‘About Schmidt’

Jack Nicholson is convincing as a 66-year-old former insurance actuary who loses his wife and drives cross country in a Winnebago.   [R]

By: Elise Nakhnikian
   Citizen Ruth and Election proved that About Schmidt writer-director Alexander Payne is a champion — a champ with Woody Allen and Charles Dickens in his bloodline.
   Like Woody, he tells smart, funny stories set in his hometown, and he uses a core cast and crew supplemented by cannily chosen stars and character actors. Like Dickens, Payne and his co-writer, Jim Taylor, display a passion for social commentary, a genius for creating situations that are both realistic and absurd, and a talent for making us care about people we’d probably avoid in real life.
   About Schmidt has surface similarities to Payne’s first two movies. It takes place mainly in Omaha, Neb., and it features ordinary people and settings that aren’t often seen in Hollywood movies. But where the other two are solid gold, Schmidt has a hollow core.

"Jack
Jack Nicholson is at the end of his rope in Alexander Payne’s About Schmidt.

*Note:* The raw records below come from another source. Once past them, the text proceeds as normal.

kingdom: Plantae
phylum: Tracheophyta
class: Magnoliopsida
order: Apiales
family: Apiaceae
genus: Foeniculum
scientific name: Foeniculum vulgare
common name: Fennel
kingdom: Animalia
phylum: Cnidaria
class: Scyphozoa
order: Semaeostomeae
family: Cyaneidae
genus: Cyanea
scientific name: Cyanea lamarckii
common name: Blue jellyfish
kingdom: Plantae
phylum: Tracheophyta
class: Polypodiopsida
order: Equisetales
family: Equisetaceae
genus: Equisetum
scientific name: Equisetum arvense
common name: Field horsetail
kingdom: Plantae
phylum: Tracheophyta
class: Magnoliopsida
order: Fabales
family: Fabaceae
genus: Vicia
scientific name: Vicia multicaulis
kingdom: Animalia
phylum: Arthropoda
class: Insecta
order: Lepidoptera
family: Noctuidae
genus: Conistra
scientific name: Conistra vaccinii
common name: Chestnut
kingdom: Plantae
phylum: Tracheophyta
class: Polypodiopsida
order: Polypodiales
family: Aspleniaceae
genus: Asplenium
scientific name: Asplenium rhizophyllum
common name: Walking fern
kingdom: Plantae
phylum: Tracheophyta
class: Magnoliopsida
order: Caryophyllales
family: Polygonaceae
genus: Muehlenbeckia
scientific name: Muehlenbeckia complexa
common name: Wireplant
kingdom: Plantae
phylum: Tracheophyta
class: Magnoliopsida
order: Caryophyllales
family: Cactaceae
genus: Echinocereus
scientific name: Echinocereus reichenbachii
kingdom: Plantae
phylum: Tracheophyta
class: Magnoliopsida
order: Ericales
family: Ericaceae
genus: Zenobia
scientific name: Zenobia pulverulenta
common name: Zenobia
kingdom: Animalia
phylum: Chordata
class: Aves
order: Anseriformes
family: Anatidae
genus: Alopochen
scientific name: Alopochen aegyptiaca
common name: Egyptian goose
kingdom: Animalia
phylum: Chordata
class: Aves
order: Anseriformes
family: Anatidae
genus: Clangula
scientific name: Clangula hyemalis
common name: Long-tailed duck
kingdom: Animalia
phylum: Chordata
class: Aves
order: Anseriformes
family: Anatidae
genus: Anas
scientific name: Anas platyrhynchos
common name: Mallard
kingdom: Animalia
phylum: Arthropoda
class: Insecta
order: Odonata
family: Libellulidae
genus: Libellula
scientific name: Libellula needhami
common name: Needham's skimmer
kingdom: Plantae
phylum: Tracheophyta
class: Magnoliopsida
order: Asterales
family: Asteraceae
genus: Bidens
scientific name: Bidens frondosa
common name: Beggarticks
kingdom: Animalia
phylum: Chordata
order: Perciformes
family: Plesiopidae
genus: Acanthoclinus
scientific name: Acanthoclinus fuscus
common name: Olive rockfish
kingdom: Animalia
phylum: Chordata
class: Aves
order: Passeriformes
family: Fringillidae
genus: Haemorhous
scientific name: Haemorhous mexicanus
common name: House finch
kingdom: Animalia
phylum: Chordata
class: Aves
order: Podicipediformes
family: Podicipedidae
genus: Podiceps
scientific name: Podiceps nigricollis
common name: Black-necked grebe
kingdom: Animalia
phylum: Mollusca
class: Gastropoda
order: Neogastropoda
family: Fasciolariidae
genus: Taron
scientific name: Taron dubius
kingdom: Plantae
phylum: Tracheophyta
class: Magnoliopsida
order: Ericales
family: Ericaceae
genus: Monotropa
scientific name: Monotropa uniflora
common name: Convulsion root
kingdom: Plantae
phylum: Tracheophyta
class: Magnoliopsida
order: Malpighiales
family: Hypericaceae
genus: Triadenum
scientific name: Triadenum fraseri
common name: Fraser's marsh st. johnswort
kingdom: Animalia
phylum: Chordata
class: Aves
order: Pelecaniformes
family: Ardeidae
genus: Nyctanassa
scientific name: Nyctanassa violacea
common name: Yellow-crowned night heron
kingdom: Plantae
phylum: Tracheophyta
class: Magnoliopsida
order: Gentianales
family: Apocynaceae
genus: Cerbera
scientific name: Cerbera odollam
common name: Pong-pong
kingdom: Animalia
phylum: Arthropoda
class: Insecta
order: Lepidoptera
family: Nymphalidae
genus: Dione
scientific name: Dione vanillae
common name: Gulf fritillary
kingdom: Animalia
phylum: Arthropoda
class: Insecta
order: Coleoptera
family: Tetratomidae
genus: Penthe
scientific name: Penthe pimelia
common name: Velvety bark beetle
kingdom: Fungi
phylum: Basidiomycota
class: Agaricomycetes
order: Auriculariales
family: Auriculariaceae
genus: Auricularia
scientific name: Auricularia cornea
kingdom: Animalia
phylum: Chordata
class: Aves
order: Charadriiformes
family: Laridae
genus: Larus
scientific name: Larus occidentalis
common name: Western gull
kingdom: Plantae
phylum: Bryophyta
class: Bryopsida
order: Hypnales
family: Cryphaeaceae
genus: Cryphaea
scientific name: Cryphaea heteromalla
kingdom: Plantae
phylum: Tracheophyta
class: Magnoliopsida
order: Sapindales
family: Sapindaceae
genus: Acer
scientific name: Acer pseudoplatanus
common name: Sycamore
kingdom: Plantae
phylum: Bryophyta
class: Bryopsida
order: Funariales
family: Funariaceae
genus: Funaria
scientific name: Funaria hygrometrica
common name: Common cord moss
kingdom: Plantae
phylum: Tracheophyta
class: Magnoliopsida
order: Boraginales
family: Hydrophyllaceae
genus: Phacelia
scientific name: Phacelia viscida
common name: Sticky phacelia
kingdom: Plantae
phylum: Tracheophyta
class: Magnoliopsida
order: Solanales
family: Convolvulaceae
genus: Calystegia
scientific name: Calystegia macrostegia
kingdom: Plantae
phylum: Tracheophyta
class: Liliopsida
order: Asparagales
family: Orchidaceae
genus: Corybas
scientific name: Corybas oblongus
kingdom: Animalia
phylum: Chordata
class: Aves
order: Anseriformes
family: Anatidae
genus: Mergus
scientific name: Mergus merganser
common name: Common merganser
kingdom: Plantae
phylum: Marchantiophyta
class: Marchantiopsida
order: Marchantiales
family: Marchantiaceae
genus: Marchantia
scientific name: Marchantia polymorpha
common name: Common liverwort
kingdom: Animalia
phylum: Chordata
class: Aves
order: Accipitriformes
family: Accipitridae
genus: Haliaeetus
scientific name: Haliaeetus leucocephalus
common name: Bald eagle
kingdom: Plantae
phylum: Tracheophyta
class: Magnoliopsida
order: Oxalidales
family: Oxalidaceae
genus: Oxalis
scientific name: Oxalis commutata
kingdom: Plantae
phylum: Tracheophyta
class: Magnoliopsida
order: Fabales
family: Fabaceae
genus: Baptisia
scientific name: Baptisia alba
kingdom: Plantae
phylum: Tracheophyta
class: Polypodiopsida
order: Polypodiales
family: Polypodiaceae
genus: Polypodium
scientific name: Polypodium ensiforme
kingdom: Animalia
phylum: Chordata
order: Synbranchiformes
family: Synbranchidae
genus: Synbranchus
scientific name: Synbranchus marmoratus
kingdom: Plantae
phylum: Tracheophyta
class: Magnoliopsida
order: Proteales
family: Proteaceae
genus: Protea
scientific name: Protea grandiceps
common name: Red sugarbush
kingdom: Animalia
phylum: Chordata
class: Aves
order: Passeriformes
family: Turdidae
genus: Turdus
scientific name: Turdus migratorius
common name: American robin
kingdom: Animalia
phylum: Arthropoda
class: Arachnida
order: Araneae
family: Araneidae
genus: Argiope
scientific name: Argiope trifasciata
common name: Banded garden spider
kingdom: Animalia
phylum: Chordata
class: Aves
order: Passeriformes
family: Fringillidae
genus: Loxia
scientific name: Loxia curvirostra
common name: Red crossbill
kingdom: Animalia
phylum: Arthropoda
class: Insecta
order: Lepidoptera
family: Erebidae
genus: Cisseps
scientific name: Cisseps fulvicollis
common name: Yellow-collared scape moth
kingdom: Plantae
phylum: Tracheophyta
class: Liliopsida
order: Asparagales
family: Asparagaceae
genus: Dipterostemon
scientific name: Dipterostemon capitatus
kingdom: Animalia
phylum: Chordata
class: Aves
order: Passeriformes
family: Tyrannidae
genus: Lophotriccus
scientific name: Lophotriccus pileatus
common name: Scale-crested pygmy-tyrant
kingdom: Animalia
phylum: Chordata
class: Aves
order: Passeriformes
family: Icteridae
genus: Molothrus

   When we first see Warren Schmidt (Jack Nicholson), he’s sitting in a packed-up office, gazing like a stunned bird at a clock whose second hand is clicking slowly toward 12. As the audience realizes that Schmidt is too dutiful — or too unimaginative — to leave work a minute early even on his last day, people begin to snicker. Isn’t that funny? And aren’t we clever to see the humor in it?
   After plodding along on the same path for decades, Schmidt is beginning to lose his moorings. First he retires, and the hole he expected to leave behind him closes up almost instantly. Then his wife of 42 years dies, forcing him to re-evaluate a marriage he’d already begun to question.
   Meanwhile, his daughter, Jeannie (Hope Davis), is getting ready to marry Randall (Dermot Mulroney), a dimwitted young man with a penchant for pyramid schemes and inspirational tapes. Energized by a conviction that he must "make the best of whatever time I have left," Schmidt makes it his mission to talk Jeannie out of the marriage. Unfortunately, she won’t listen.
   To pass the time before Jeannie’s wedding, he decides to take a road trip to places where he once lived, trying to recover lost memories. As he visits old haunts and then meets Randall’s alarming family, we wonder what Schmidt is thinking and feeling. The answer appears to be not much, apart from the despair he expresses in letters to Ndugu, a Tanzanian orphan he’s sponsoring.
   Much has been made of how Nicholson loses himself in the role. It’s not the first time the actor has played an overweight, unglamorous man, but it may be the first time he has played one so passive and depressed. He’s convincing as a 66-year-old former insurance actuary, making himself look both boxy and lumpy, like a bloated Tin Man. Still, it’s hard to forget that it’s Jack behind that stone-faced façade. The cocky showboat in him peeks out now and then, like when Schmidt makes an extended slapstick routine of getting into a waterbed, or when he celebrates his new widower’s freedom by urinating on the toilet seat — and the bathroom floor.
   The movie gets many things right. Jeannie’s anger at her father and his sadness about the distance between them come to life in a handful of visceral scenes. Kathy Bates is vividly funny as Randall’s mother, Roberta, the kind of overbearing woman who alienates people with her tactless, self-satisfied "honesty." Mulroney nails the sweetness beneath Randall’s peculiar hairdo, as well as his misplaced confidence and goofy optimism. And there’s real pathos when a kindhearted couple at an RV park invites Schmidt to dinner, sharing their family photo album before Schmidt’s desperate loneliness ruins the evening.
   Yet About Schmidt is ultimately unsatisfying. The characters speak in strings of clichés. The "Dear Ndugu" letters, which Nicholson reads in voice-overs, are a too-cute expository device, since even a man going through a belated midlife crisis would be unlikely to bare his soul to a 6-year-old child. Worst of all is the snickering the movie encourages, which is often directed at Schmidt. We giggle when he begins to collect Hummel figurines, or drives his 35-foot Winnebago to the grocery store, or urges Ndugu to "pledge a fraternity when you go to college," or talks to "a real Indian" and is amazed to learn that "those people got a raw deal!"
   Payne, who says he’s been influenced by Milos Forman, the Czech-born director of social satires like The Fireman’s Ball and One Flew Over the Cuckoo’s Nest, clearly has things to say about American mores and morality. Citizen Ruth took on the loaded subject of abortion rights, lampooning zealots on both sides of the debate. Election is about the price people pay for unethical behavior. And About Schmidt is about the emptiness of a life devoted entirely to following the rules.
   But emptiness is a hard thing to portray on film. In telling this story, Payne and Taylor relied too much on satire and too little on sympathy. If they wanted us to care more about Schmidt’s existential crisis, they should have made us laugh less at his expense.
Rated R. Contains profanity and nudity.